- [WHAT TO DO] Of all the lines in the records below, copy only those that contain the string "right".

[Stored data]
____
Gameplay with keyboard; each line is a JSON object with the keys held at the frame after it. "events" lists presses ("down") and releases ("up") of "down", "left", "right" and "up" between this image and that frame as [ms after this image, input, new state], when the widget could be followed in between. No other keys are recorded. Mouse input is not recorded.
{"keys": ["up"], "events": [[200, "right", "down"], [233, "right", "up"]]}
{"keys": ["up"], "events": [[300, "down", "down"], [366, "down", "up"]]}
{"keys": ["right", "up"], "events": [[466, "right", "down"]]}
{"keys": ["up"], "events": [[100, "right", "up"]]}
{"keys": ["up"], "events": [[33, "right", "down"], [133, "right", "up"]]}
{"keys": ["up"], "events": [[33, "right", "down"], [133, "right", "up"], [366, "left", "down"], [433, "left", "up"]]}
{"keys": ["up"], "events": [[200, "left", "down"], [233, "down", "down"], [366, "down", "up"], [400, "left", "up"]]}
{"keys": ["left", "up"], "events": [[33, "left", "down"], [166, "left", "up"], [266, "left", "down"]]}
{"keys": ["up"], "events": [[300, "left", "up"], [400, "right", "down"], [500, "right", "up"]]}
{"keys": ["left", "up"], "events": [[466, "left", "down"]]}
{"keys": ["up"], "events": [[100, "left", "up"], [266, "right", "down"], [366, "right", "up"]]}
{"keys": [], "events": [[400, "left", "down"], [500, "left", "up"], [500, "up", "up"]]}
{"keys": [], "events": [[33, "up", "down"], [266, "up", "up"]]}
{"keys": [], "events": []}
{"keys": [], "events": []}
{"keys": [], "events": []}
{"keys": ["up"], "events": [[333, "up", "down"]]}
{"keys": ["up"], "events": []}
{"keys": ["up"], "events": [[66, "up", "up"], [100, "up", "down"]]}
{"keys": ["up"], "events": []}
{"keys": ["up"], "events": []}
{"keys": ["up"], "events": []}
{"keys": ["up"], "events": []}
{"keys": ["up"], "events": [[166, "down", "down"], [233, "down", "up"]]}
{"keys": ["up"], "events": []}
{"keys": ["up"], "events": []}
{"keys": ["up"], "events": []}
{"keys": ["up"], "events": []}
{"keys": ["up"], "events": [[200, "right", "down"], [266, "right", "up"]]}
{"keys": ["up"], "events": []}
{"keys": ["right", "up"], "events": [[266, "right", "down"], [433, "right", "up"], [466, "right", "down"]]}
____
- [EXERCISE ANSWER]
Gameplay with keyboard; each line is a JSON object with the keys held at the frame after it. "events" lists presses ("down") and releases ("up") of "down", "left", "right" and "up" between this image and that frame as [ms after this image, input, new state], when the widget could be followed in between. No other keys are recorded. Mouse input is not recorded.
{"keys": ["up"], "events": [[200, "right", "down"], [233, "right", "up"]]}
{"keys": ["right", "up"], "events": [[466, "right", "down"]]}
{"keys": ["up"], "events": [[100, "right", "up"]]}
{"keys": ["up"], "events": [[33, "right", "down"], [133, "right", "up"]]}
{"keys": ["up"], "events": [[33, "right", "down"], [133, "right", "up"], [366, "left", "down"], [433, "left", "up"]]}
{"keys": ["up"], "events": [[300, "left", "up"], [400, "right", "down"], [500, "right", "up"]]}
{"keys": ["up"], "events": [[100, "left", "up"], [266, "right", "down"], [366, "right", "up"]]}
{"keys": ["up"], "events": [[200, "right", "down"], [266, "right", "up"]]}
{"keys": ["right", "up"], "events": [[266, "right", "down"], [433, "right", "up"], [466, "right", "down"]]}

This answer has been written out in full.